L’étude suppose que les candidats sont à la fois opportunistes et « militants », ils doivent concilier deux objectifs : maximiser leurs parts de vote et minimiser la distance entre leurs opinions sincères et leur base. Il est possible de proposer des réformes qui s’éloignent du noyau idéologique, de ce qui fait l’essence du parti selon la base d’électeurs, jusqu’à un certain point. Au-delà de celui-ci, le gain marginal de nouveaux électeurs ne suffit plus à compenser la perte des électeurs fidèles. On introduit des disparités des équilibres de Nash en fonction de la puissance de l’effet d’ancrage c’est-à-dire de la loyauté à l’idéologie politique d’un parti, en prenant en compte les interactions stratégiques entre les politiciens et les électeurs.

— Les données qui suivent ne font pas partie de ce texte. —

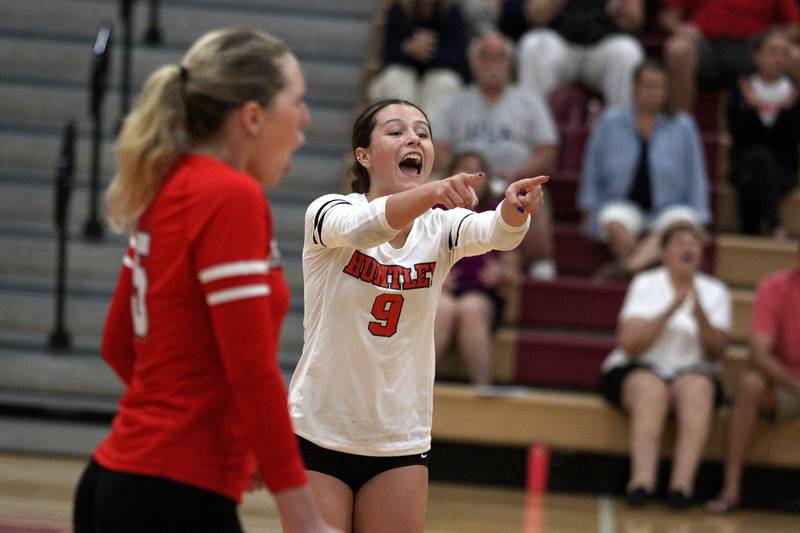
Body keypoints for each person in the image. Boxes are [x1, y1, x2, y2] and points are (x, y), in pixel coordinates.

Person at [72, 28, 336, 533]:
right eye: (298, 102)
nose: (306, 119)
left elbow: (118, 344)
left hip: (117, 481)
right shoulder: (231, 196)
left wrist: (210, 430)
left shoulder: (169, 185)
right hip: (171, 499)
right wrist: (302, 516)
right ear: (253, 117)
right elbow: (252, 370)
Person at [288, 98, 547, 532]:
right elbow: (368, 227)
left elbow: (493, 233)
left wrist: (513, 209)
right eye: (395, 131)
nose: (413, 137)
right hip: (318, 431)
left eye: (422, 132)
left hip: (398, 440)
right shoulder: (329, 211)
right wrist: (432, 193)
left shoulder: (439, 229)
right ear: (363, 156)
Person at [599, 220, 731, 509]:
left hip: (692, 371)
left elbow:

homme tirant une ancre sur la plage Photo par Janosch Diggelmann sur Unsplash

Dans l’industrie, la fidélité à des produits de référence pour rassurer les acheteurs

La théorie développée est complètement adaptable à d’autres domaines. Dans l’industrie par exemple, dans un marché concurrentiel comme celui des produits technologiques, les entreprises doivent choisir la « localisation » de leurs produits (caractéristiques techniques, prix, etc.) pour maximiser leur part de marché tout en tenant compte des coûts liés à la différenciation de leurs produits par rapport à un standard ou à une référence existante. Une innovation technologique, toute « disruptive » qu’elle soit, pourrait sembler utile pour conquérir des parts de marché, mais les coûts inhérents à sa mise en place risquent de mettre à mal un processus qui fonctionnait bien pour les consommateurs actuels de ce produit.

Finalement, l’approche de cette étude enrichit la compréhension des dynamiques électorales et des stratégies de marché en tenant compte des coûts de déviation des positions de référence idéologiques. Elle permet de mieux comprendre pourquoi certains candidats politiques, notamment les plus extrêmes, restent fidèles à leurs idéologies malgré les avantages apparents de se déplacer vers le centre. De même, cela aide à comprendre pourquoi certaines entreprises restent fidèles à leurs produits de référence malgré les pressions du marché.

Référence

Fournier, G., Francou, A. 2023. « Location games with references ».Games and Economic Behavior, 142, 17–32.